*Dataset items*

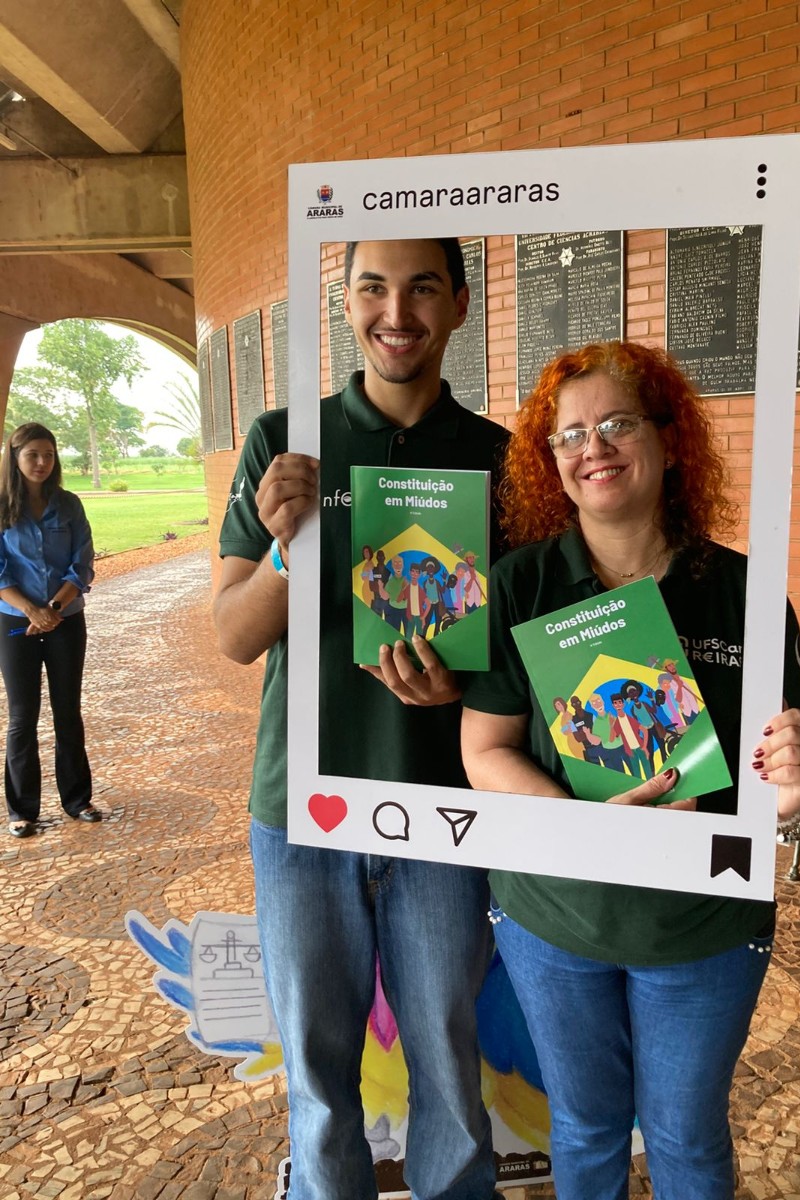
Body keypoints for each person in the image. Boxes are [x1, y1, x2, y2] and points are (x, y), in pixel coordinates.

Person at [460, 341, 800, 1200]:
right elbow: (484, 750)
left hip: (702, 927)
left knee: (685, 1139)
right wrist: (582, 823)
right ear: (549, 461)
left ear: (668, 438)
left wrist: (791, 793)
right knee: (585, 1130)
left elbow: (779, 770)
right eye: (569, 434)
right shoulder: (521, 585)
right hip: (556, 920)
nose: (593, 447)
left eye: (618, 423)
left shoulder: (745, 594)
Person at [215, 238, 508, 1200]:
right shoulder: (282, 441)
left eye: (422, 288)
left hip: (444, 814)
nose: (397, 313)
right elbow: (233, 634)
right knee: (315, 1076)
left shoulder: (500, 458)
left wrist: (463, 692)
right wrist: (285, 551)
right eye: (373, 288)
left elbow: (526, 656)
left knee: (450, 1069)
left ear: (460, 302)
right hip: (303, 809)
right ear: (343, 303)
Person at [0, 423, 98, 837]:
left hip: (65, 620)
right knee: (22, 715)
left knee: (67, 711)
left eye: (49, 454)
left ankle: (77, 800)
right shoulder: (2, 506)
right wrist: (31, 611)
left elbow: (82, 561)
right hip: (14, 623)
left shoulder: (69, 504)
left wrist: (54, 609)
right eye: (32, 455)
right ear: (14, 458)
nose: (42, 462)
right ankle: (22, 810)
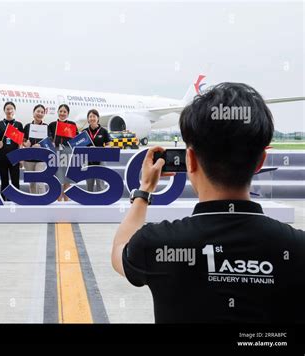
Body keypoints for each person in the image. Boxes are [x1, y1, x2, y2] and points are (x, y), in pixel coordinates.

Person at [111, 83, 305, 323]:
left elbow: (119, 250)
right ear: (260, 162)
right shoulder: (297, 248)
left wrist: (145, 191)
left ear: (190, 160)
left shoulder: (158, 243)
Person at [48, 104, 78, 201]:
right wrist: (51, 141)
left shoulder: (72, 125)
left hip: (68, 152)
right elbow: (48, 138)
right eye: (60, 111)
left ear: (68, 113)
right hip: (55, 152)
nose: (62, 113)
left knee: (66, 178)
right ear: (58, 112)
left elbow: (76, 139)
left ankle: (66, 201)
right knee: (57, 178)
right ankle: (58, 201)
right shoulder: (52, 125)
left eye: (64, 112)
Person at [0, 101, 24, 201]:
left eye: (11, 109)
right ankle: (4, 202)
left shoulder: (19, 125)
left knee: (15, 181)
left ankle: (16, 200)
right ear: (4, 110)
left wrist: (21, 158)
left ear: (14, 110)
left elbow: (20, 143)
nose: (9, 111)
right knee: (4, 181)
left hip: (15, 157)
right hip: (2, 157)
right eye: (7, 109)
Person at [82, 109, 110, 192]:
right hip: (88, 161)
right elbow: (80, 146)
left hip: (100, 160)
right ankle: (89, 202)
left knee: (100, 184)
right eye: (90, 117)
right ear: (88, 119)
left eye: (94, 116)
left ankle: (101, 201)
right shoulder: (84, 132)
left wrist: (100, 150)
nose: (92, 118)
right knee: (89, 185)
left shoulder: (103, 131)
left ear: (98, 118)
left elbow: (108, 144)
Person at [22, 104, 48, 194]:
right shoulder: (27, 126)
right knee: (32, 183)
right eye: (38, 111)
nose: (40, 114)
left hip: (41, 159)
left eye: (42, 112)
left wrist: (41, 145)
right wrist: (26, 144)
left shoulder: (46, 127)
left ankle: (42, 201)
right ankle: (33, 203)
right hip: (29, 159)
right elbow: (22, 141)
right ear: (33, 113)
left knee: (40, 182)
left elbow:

*Your instructions*
Would you output only the span of the records above that opens with the line containing "left elbow: (82, 561)" and closes with the line containing "left elbow: (76, 139)", ends included and pictures dropped?

*Output of the task*
left elbow: (82, 561)
right hip: (14, 623)
left shoulder: (69, 504)
left wrist: (54, 609)
right eye: (32, 455)
right ear: (14, 458)
nose: (42, 462)
right ankle: (22, 810)
Body keypoints for each person in the image. Boxes are [x1, y1, x2, y2] and points are (x, y), in pixel coordinates.

Person at [111, 83, 305, 323]:
left elbow: (119, 250)
right ear: (260, 162)
right shoulder: (297, 248)
left wrist: (145, 191)
left ear: (190, 160)
left shoulder: (158, 243)
Person at [48, 104, 78, 201]:
right wrist: (51, 141)
left shoulder: (72, 125)
left hip: (68, 152)
right elbow: (48, 138)
right eye: (60, 111)
left ear: (68, 113)
right hip: (55, 152)
nose: (62, 113)
left knee: (66, 178)
right ear: (58, 112)
left elbow: (76, 139)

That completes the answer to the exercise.